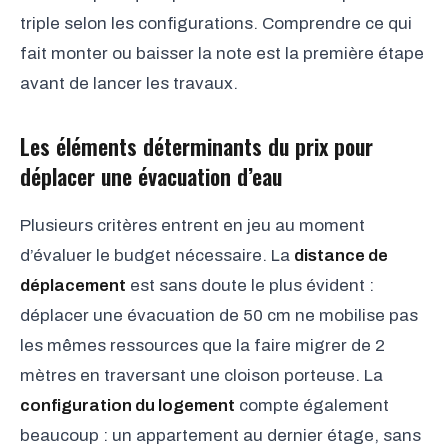
triple selon les configurations. Comprendre ce qui
fait monter ou baisser la note est la première étape
avant de lancer les travaux.
Les éléments déterminants du prix pour
déplacer une évacuation d’eau
Plusieurs critères entrent en jeu au moment
d’évaluer le budget nécessaire. La
distance de
déplacement
est sans doute le plus évident :
déplacer une évacuation de 50 cm ne mobilise pas
les mêmes ressources que la faire migrer de 2
mètres en traversant une cloison porteuse. La
configuration du logement
compte également
beaucoup : un appartement au dernier étage, sans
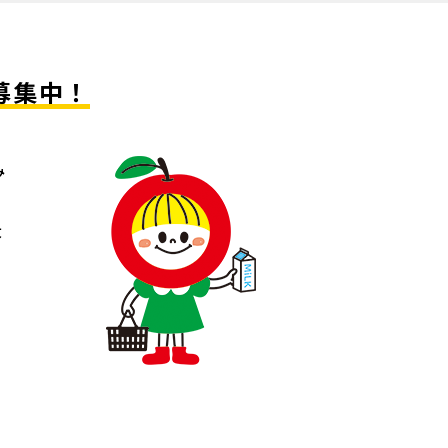
募集中！
み
大
ー
、
、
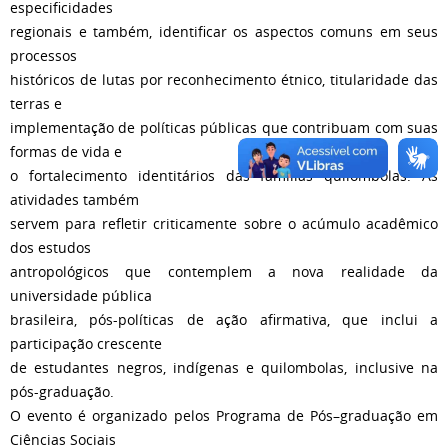
especificidades
regionais e também, identificar os aspectos comuns em seus
processos
históricos de lutas por reconhecimento étnico, titularidade das
terras e
implementação de políticas públicas que contribuam com suas
formas de vida e
o fortalecimento identitários das famílias quilombolas. As
atividades também
servem para refletir criticamente sobre o acúmulo acadêmico
dos estudos
antropológicos que contemplem a nova realidade da
universidade pública
brasileira, pós-políticas de ação afirmativa, que inclui a
participação crescente
de estudantes negros, indígenas e quilombolas, inclusive na
pós-graduação.
O evento é organizado pelos Programa de Pós–graduação em
Ciências Sociais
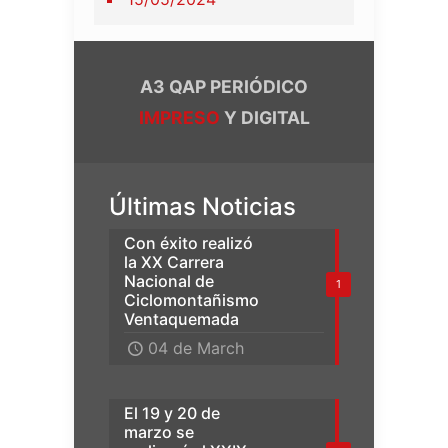
A3 QAP PERIÓDICO
IMPRESO
Y DIGITAL
Últimas Noticias
Con éxito realizó
la XX Carrera
Nacional de
1
Ciclomontañismo
Ventaquemada
04 de March
El 19 y 20 de
marzo se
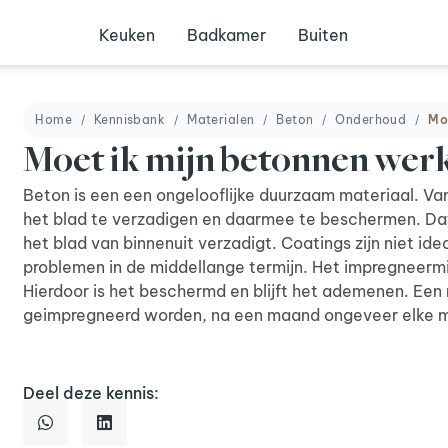
Keuken
Badkamer
Buiten
Home
Kennisbank
Materialen
Beton
Onderhoud
Mo
Moet ik mijn betonnen wer
Beton is een een ongelooflijke duurzaam materiaal. Van 
het blad te verzadigen en daarmee te beschermen. Da
het blad van binnenuit verzadigt. Coatings zijn niet ide
problemen in de middellange termijn. Het impregneermid
Hierdoor is het beschermd en blijft het ademenen. Een
geimpregneerd worden, na een maand ongeveer elke m
Deel deze kennis:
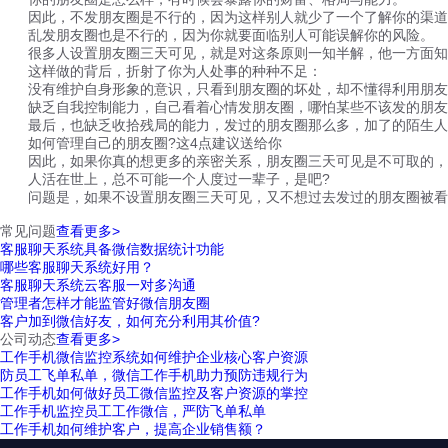
因此，不发朋友圈是不行的，因为这样别人就少了一个了解你的渠道
乱发朋友圈也是不行的，因为你就要面临别人可能误解你的风险。
很多人设置朋友圈三天可见，就是对这条原则一知半解，他一方面知道
这样做的背后，折射了你为人处事的种种不足：
没有维护自身形象的意识，只看到朋友圈的坏处，却不懂得利用朋友
缺乏自我控制能力，自己看着心情发朋友圈，哪怕某些不该发的朋友
最后，也缺乏收拾残局的能力，发过的朋友圈那么多，加了的陌生人
如何管理自己的朋友圈?这4点建议送给你
因此，如果你真的想更多的亲密关系，朋友圈三天可见是不可取的，
人活在世上，总不可能一个人度过一辈子，是吧?
问题是，如果不设置朋友圈三天可见，又不想过去发过的朋友圈被看
常见问题
查看更多>
客服聊天系统具备微信数据统计功能
哪些客服聊天系统好用？
客服聊天系统云客服一对多沟通
管理者怎样才能监管好微信朋友圈
客户加到微信好友，如何充分利用其价值?
公司动态
查看更多>
工作手机微信监控系统如何维护企业核心客户资源
防员工飞单私单，微信工作手机助力预防违规行为
工作手机如何做好员工微信监控及客户资源的掌控
工作手机监控员工工作微信，严防飞单私单
工作手机如何维护客户，提高企业销售额？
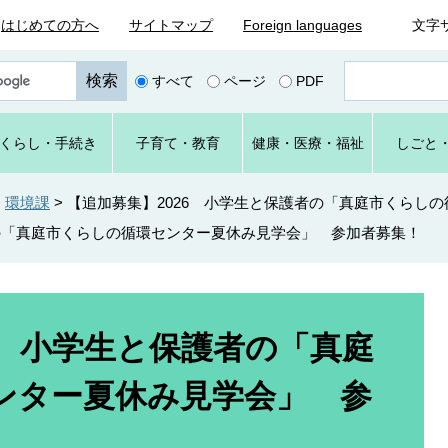
はじめての方へ
サイトマップ
Foreign languages
文字
ペ
すべて
ページ
PDF
ー
ジ
番
くらし
・手続き
子育て
・教育
健康・
医療・
福祉
しごと
号
を
入
>
環境課
>
【追加募集】2026 小学生と保護者の「真庭市くらし
力
者の「真庭市くらしの循環センター夏休み見学会」 参加者募集！
6 小学生と保護者の「真庭
ンター夏休み見学会」 参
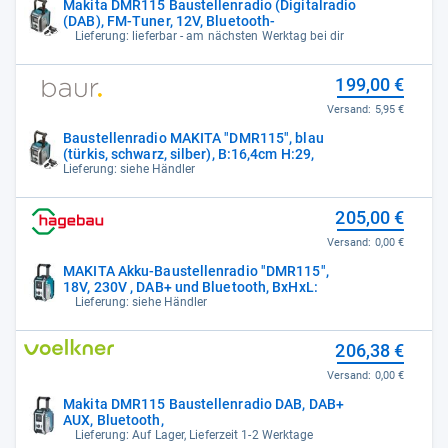
Makita DMR115 Baustellenradio (Digitalradio
(DAB), FM-Tuner, 12V, Bluetooth-
Lieferung: lieferbar - am nächsten Werktag bei dir
199,00 €
Versand:
5,95 €
Baustellenradio MAKITA "DMR115", blau
(türkis, schwarz, silber), B:16,4cm H:29,
Lieferung: siehe Händler
205,00 €
Versand:
0,00 €
MAKITA Akku-Baustellenradio "DMR115",
18V, 230V , DAB+ und Bluetooth, BxHxL:
Lieferung: siehe Händler
206,38 €
Versand:
0,00 €
Makita DMR115 Baustellenradio DAB, DAB+
AUX, Bluetooth,
Lieferung: Auf Lager, Lieferzeit 1-2 Werktage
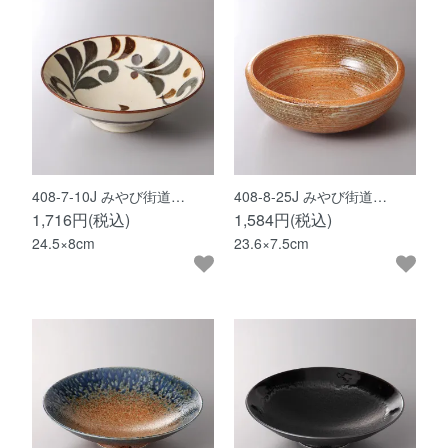
408-7-10J みやび街道…
408-8-25J みやび街道…
1,716円(税込)
1,584円(税込)
24.5×8cm
23.6×7.5cm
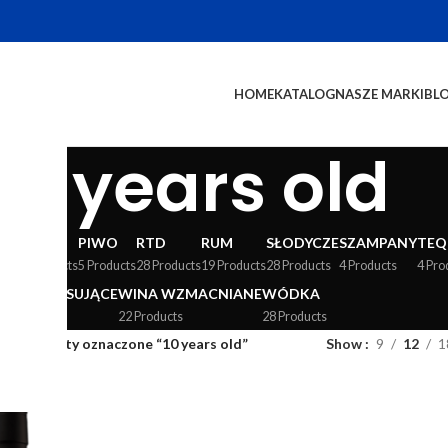
HOME
KATALOG
NASZE MARKI
BL
10 years old
WY
LIKIERY
PIWO
RTD
RUM
SŁODYCZE
SZAMPANY
TEQ
24 Products
5 Products
28 Products
19 Products
28 Products
4 Products
4 Pro
WINA MUSUJĄCE
WINA WZMACNIANE
WÓDKA
36 Products
22 Products
28 Products
og
/
Produkty oznaczone “10 years old”
Show
9
12
1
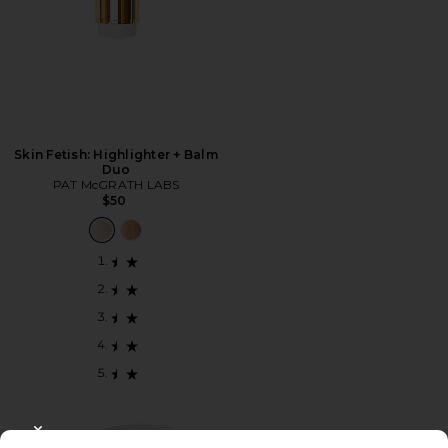
Skin Fetish: Highlighter + Balm
Duo
PAT McGRATH LABS
$50
CLOSE MODAL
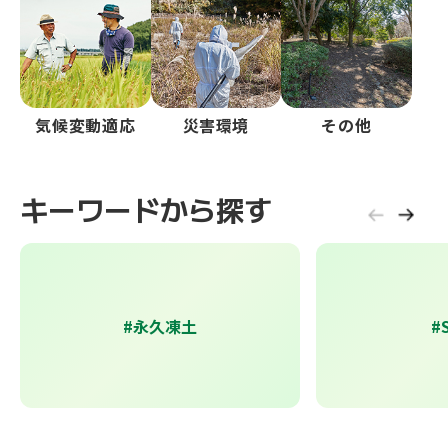
気候変動適応
災害環境
その他
キーワードから探す
#永久凍土
#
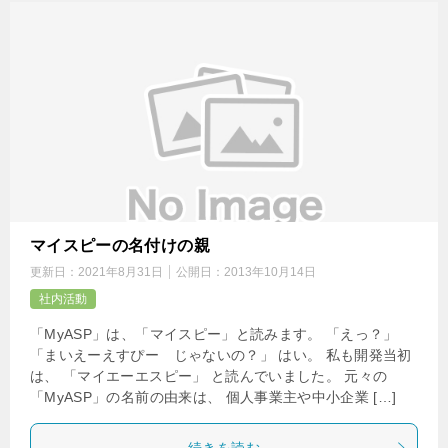
マイスピーの名付けの親
更新日：
2021年8月31日
公開日：
2013年10月14日
社内活動
「MyASP」は、「マイスピー」と読みます。 「えっ？」
「まいえーえすぴー じゃないの？」 はい。 私も開発当初
は、 「マイエーエスピー」 と読んでいました。 元々の
「MyASP」の名前の由来は、 個人事業主や中小企業 […]
続きを読む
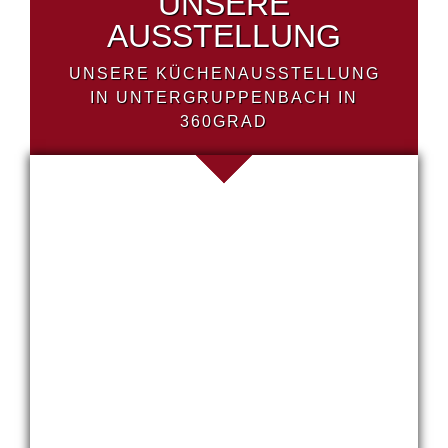
UNSERE
AUSSTELLUNG
UNSERE KÜCHENAUSSTELLUNG
IN UNTERGRUPPENBACH IN
360GRAD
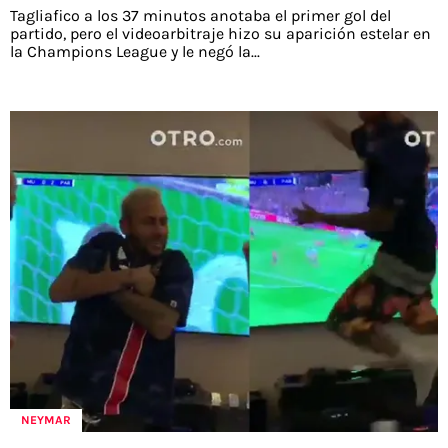
Tagliafico a los 37 minutos anotaba el primer gol del
partido, pero el videoarbitraje hizo su aparición estelar en
la Champions League y le negó la...
NEYMAR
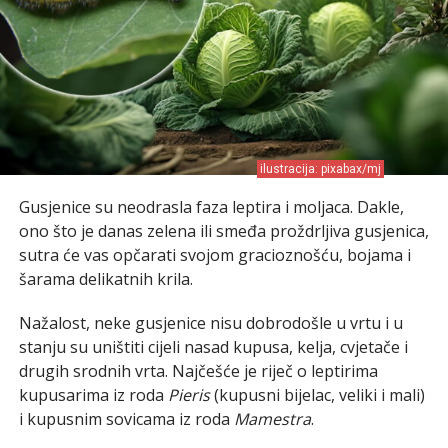
ilustracija: pixabax/mj
Gusjenice su neodrasla faza leptira i moljaca. Dakle,
ono što je danas zelena ili smeđa proždrljiva gusjenica,
sutra će vas opčarati svojom gracioznošću, bojama i
šarama delikatnih krila.
Nažalost, neke gusjenice nisu dobrodošle u vrtu i u
stanju su uništiti cijeli nasad kupusa, kelja, cvjetače i
drugih srodnih vrta. Najčešće je riječ o leptirima
kupusarima iz roda
Pieris
(kupusni bijelac, veliki i mali)
i kupusnim sovicama iz roda
Mamestra
.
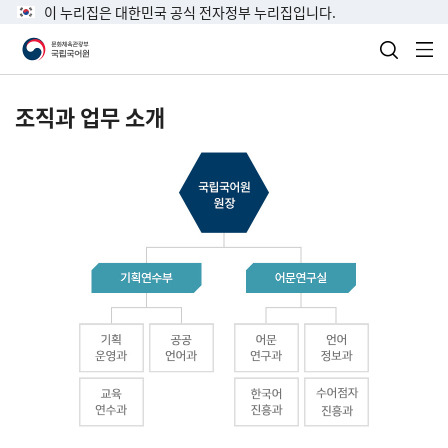
이 누리집은 대한민국 공식 전자정부 누리집입니다.
검색 열
전
조직과 업무 소개
국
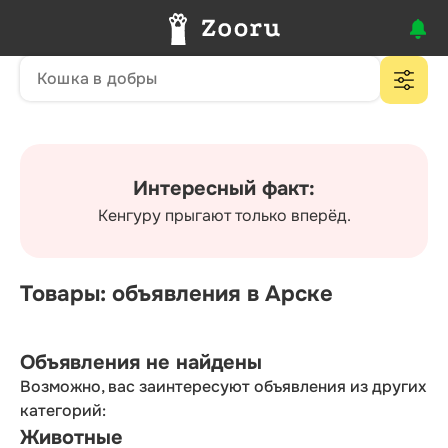
Интересный факт:
Кенгуру прыгают только вперёд.
Товары: объявления в Арске
Объявления не найдены
Возможно, вас заинтересуют объявления из других
категорий:
Животные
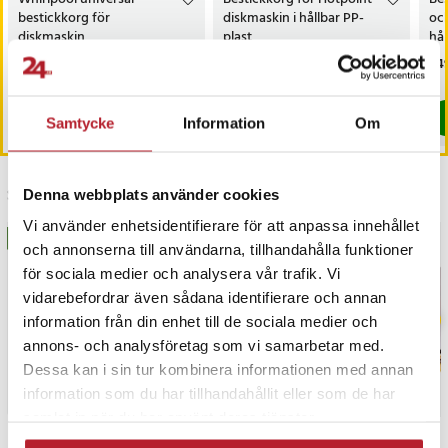
bestickkorg för
diskmaskin i hållbar PP-
och
diskmaskin
plast
hål
Pris
299 kr
:
299 kr
Pris
229 kr
:
229 kr
Pri
249
Kommer i lager 2026-08-14
I lager, levereras inom 1-2 vardagar
Köp
Köp
Samtycke
Information
Om
Senast besökta
Denna webbplats använder cookies
Vi använder enhetsidentifierare för att anpassa innehållet
BÄSTSÄLJARE
BÄSTSÄLJARE
och annonserna till användarna, tillhandahålla funktioner
för sociala medier och analysera vår trafik. Vi
vidarebefordrar även sådana identifierare och annan
information från din enhet till de sociala medier och
annons- och analysföretag som vi samarbetar med.
Dessa kan i sin tur kombinera informationen med annan
information som du har tillhandahållit eller som de har
samlat in när du har använt deras tjänster.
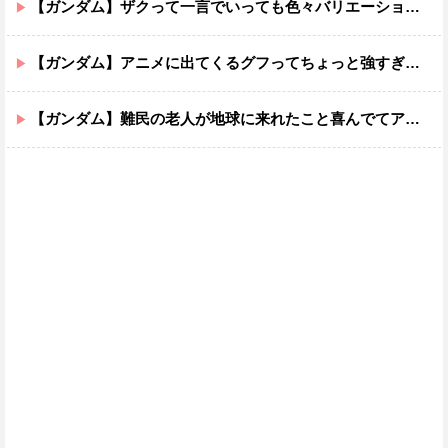
【ガンダム】ザクって一言でいっても色々バリエーションがあるよね
【ガンダム】アニメに出てくるグフってちょっと強すぎじゃない？
【ガンダム】難民の老人が地球に来れたこと喜んでてアレ？連邦もやってることヤバくない？ってなる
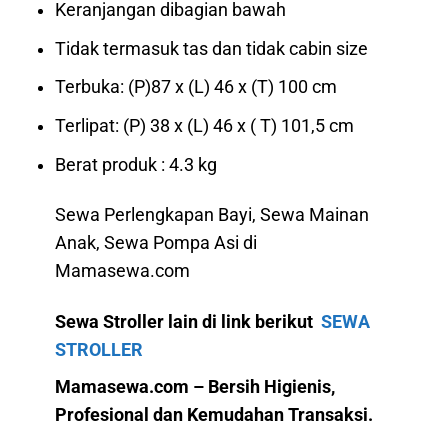
Keranjangan dibagian bawah
Tidak termasuk tas dan tidak cabin size
Terbuka: (P)87 x (L) 46 x (T) 100 cm
Terlipat: (P) 38 x (L) 46 x ( T) 101,5 cm
Berat produk : 4.3 kg
Sewa Perlengkapan Bayi, Sewa Mainan
Anak, Sewa Pompa Asi di
Mamasewa.com
Sewa Stroller lain di link berikut
SEWA
STROLLER
Mamasewa.com – Bersih Higienis,
Profesional dan Kemudahan Transaksi.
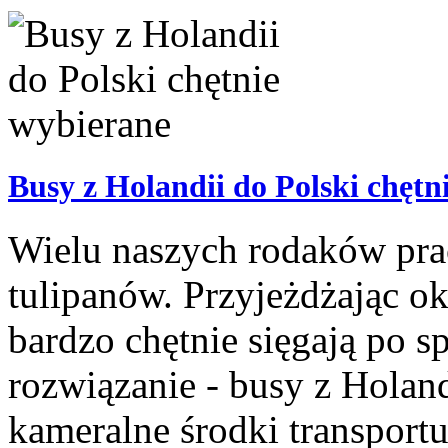
Busy z Holandii do Polski chętn
Wielu naszych rodaków prac
tulipanów. Przyjeżdżając o
bardzo chętnie sięgają po 
rozwiązanie - busy z Holan
kameralne środki transportu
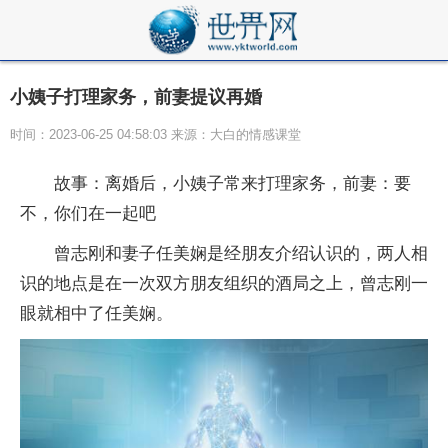
小姨子打理家务，前妻提议再婚
时间：2023-06-25 04:58:03 来源：大白的情感课堂
故事：离婚后，小姨子常来打理家务，前妻：要
不，你们在一起吧
曾志刚和妻子任美娴是经朋友介绍认识的，两人相
识的地点是在一次双方朋友组织的酒局之上，曾志刚一
眼就相中了任美娴。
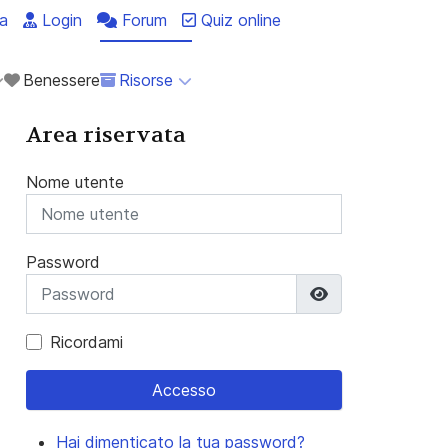
a
Login
Forum
Quiz online
Benessere
Risorse
Area riservata
Nome utente
Password
Mostra passwo
Ricordami
Accesso
Hai dimenticato la tua password?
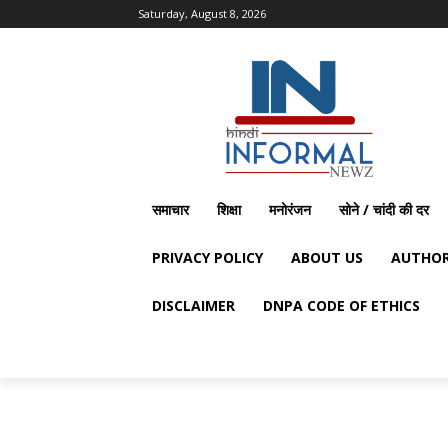
Saturday, August 8, 2026
समाचार
शिक्षा
मनोरंजन
सोने / चांदी की दर
PRIVACY POLICY
ABOUT US
AUTHOR
DISCLAIMER
DNPA CODE OF ETHICS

# # # # #

Exercise: From the listing above, please give again the lines that begin with the line holding "因此，如果你真的想更多的亲密关系，朋友圈三天可见是不可取的，" and go on through the line holding "ilustracija: pixabax/mj", exactly, both ends included, minus any picture.

Exercise solution:
因此，如果你真的想更多的亲密关系，朋友圈三天可见是不可取的，
人活在世上，总不可能一个人度过一辈子，是吧?
问题是，如果不设置朋友圈三天可见，又不想过去发过的朋友圈被看
常见问题
查看更多>
客服聊天系统具备微信数据统计功能
哪些客服聊天系统好用？
客服聊天系统云客服一对多沟通
管理者怎样才能监管好微信朋友圈
客户加到微信好友，如何充分利用其价值?
公司动态
查看更多>
工作手机微信监控系统如何维护企业核心客户资源
防员工飞单私单，微信工作手机助力预防违规行为
工作手机如何做好员工微信监控及客户资源的掌控
工作手机监控员工工作微信，严防飞单私单
工作手机如何维护客户，提高企业销售额？
はじめての方へ
サイトマップ
Foreign languages
文字
ペ
すべて
ページ
PDF
ー
ジ
番
くらし
・手続き
子育て
・教育
健康・
医療・
福祉
しごと
号
を
入
>
環境課
>
【追加募集】2026 小学生と保護者の「真庭市くらし
力
者の「真庭市くらしの循環センター夏休み見学会」 参加者募集！
6 小学生と保護者の「真庭
ンター夏休み見学会」 参
Makita DMR115 Baustellenradio (Digitalradio
(DAB), FM-Tuner, 12V, Bluetooth-
Lieferung: lieferbar - am nächsten Werktag bei dir
199,00 €
Versand:
5,95 €
Baustellenradio MAKITA "DMR115", blau
(türkis, schwarz, silber), B:16,4cm H:29,
Lieferung: siehe Händler
205,00 €
Versand:
0,00 €
MAKITA Akku-Baustellenradio "DMR115",
18V, 230V , DAB+ und Bluetooth, BxHxL:
Lieferung: siehe Händler
206,38 €
Versand:
0,00 €
Makita DMR115 Baustellenradio DAB, DAB+
AUX, Bluetooth,
Lieferung: Auf Lager, Lieferzeit 1-2 Werktage
408-7-10J みやび街道…
408-8-25J みやび街道…
1,716円(税込)
1,584円(税込)
24.5×8cm
23.6×7.5cm
HOME
KATALOG
NASZE MARKI
BL
10 years old
WY
LIKIERY
PIWO
RTD
RUM
SŁODYCZE
SZAMPANY
TEQ
24 Products
5 Products
28 Products
19 Products
28 Products
4 Products
4 Pro
WINA MUSUJĄCE
WINA WZMACNIANE
WÓDKA
36 Products
22 Products
28 Products
og
/
Produkty oznaczone “10 years old”
Show
9
12
1
Skin Fetish: Highlighter + Balm
Duo
PAT McGRATH LABS
$50
CLOSE MODAL
気候変動適応
災害環境
その他
キーワードから探す
#永久凍土
#
マイスピーの名付けの親
更新日：
2021年8月31日
公開日：
2013年10月14日
社内活動
「MyASP」は、「マイスピー」と読みます。 「えっ？」
「まいえーえすぴー じゃないの？」 はい。 私も開発当初
は、 「マイエーエスピー」 と読んでいました。 元々の
「MyASP」の名前の由来は、 個人事業主や中小企業 […]
続きを読む
UNSERE
AUSSTELLUNG
UNSERE KÜCHENAUSSTELLUNG
IN UNTERGRUPPENBACH IN
360GRAD
Tagliafico a los 37 minutos anotaba el primer gol del
partido, pero el videoarbitraje hizo su aparición estelar en
la Champions League y le negó la...
NEYMAR
ilustracija: pixabax/mj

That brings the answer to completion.